EXERCISE AIM »
Copy the section of the New Haven school-day passage word for word, beginning with "At the time, Talizha" and stopping after "longer school day.".

GIVEN PASSAGE »
________________________
Talizha Jones returned from summer vacation after fourth grade to an unwelcome surprise at school: Students would have to stay in class until 4:15 p.m. four days a week.
“I was very upset,” the now-14-year-old recalled. “I was asking my grandma if I could switch schools.”
At the time, Talizha was at ground zero for a nascent school reform drive here. Based on a landmark teachers contract that made work rules more flexible, New Haven in 2010 tapped one of its lowest-performing schools, Brennan-Rogers, to undergo a turnaround, where the principal replaced two-thirds of teachers and imposed a longer school day.
Principal Karen Lott extended students’ day by an hour and 25 minutes—then scrapped the longer day one year later when it didn’t work out. The experiment had exhausted students and teachers without making progress towards its goal: closing the achievement gap between her largely poor and minority students and their suburban peers. Based on lessons from that year, New Haven has redirected its energy toward creating more time not for students, but for teachers to help each other improve their craft.
________________________
RECORD SET »
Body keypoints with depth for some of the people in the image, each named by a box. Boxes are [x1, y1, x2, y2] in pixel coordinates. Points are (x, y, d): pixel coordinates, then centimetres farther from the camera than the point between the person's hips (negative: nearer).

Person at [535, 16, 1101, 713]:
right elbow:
________________________
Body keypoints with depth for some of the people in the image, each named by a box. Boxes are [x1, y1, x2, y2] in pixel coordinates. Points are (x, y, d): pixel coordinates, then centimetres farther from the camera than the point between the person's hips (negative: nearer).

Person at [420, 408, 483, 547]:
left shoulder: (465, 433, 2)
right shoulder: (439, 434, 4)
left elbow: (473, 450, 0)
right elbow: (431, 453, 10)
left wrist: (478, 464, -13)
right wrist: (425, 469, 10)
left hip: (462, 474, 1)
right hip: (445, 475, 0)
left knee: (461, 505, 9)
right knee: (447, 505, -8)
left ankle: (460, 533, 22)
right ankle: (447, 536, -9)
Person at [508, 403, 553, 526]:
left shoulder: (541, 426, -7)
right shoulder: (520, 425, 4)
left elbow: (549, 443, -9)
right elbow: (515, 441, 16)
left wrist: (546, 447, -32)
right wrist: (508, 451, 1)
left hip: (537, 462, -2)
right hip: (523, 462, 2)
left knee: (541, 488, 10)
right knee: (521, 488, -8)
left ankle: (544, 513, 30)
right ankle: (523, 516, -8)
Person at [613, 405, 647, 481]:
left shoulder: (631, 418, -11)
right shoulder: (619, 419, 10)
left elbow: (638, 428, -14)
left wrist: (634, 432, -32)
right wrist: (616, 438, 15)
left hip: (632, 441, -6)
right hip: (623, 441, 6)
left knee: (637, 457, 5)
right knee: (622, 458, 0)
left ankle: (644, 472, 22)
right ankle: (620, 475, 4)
________________________
EXERCISE RESPONSE »
At the time, Talizha was at ground zero for a nascent school reform drive here. Based on a landmark teachers contract that made work rules more flexible, New Haven in 2010 tapped one of its lowest-performing schools, Brennan-Rogers, to undergo a turnaround, where the principal replaced two-thirds of teachers and imposed a longer school day.